*Saved entries:*

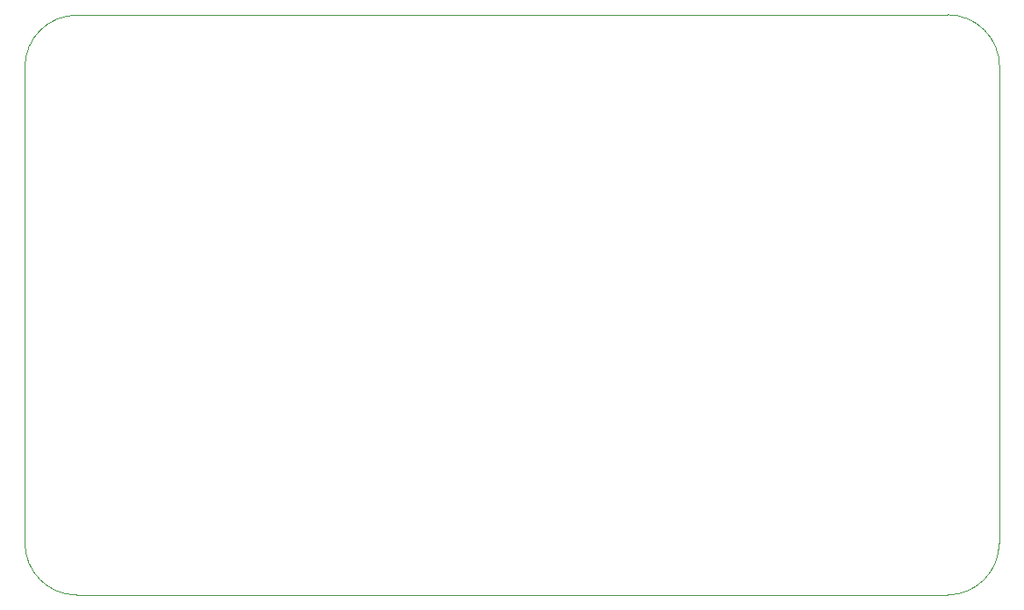
<source format=gbr>
%TF.GenerationSoftware,KiCad,Pcbnew,(6.0.11)*%
%TF.CreationDate,2023-02-12T12:57:39-06:00*%
%TF.ProjectId,DisplayMin,44697370-6c61-4794-9d69-6e2e6b696361,rev?*%
%TF.SameCoordinates,Original*%
%TF.FileFunction,Profile,NP*%
%FSLAX46Y46*%
G04 Gerber Fmt 4.6, Leading zero omitted, Abs format (unit mm)*
G04 Created by KiCad (PCBNEW (6.0.11)) date 2023-02-12 12:57:39*
%MOMM*%
%LPD*%
G01*
G04 APERTURE LIST*
%TA.AperFunction,Profile*%
%ADD10C,0.100000*%
%TD*%
G04 APERTURE END LIST*
D10*
X183464466Y-121464466D02*
G75*
G03*
X188464466Y-116464466I0J5000000D01*
G01*
X94535534Y-116464466D02*
G75*
G03*
X99535534Y-121464466I5000000J0D01*
G01*
X99535534Y-65535534D02*
G75*
G03*
X94535534Y-70535534I0J-5000000D01*
G01*
X188500000Y-70500000D02*
G75*
G03*
X183500000Y-65500000I-5000000J0D01*
G01*
X94535534Y-116464466D02*
X94535534Y-70535534D01*
X183464466Y-121464466D02*
X99535534Y-121464466D01*
X188500000Y-70500000D02*
X188464466Y-116464466D01*
X99535534Y-65535534D02*
X183500000Y-65500000D01*
M02*

</source>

*What needs to be done:*
Above are the records; repeat exactly the lines from the one holding "G04 APERTURE END LIST*" down to the one holding "X94535534Y-70535534D01*", end lines included.

*Answer box:*
G04 APERTURE END LIST*
D10*
X183464466Y-121464466D02*
G75*
G03*
X188464466Y-116464466I0J5000000D01*
G01*
X94535534Y-116464466D02*
G75*
G03*
X99535534Y-121464466I5000000J0D01*
G01*
X99535534Y-65535534D02*
G75*
G03*
X94535534Y-70535534I0J-5000000D01*
G01*
X188500000Y-70500000D02*
G75*
G03*
X183500000Y-65500000I-5000000J0D01*
G01*
X94535534Y-116464466D02*
X94535534Y-70535534D01*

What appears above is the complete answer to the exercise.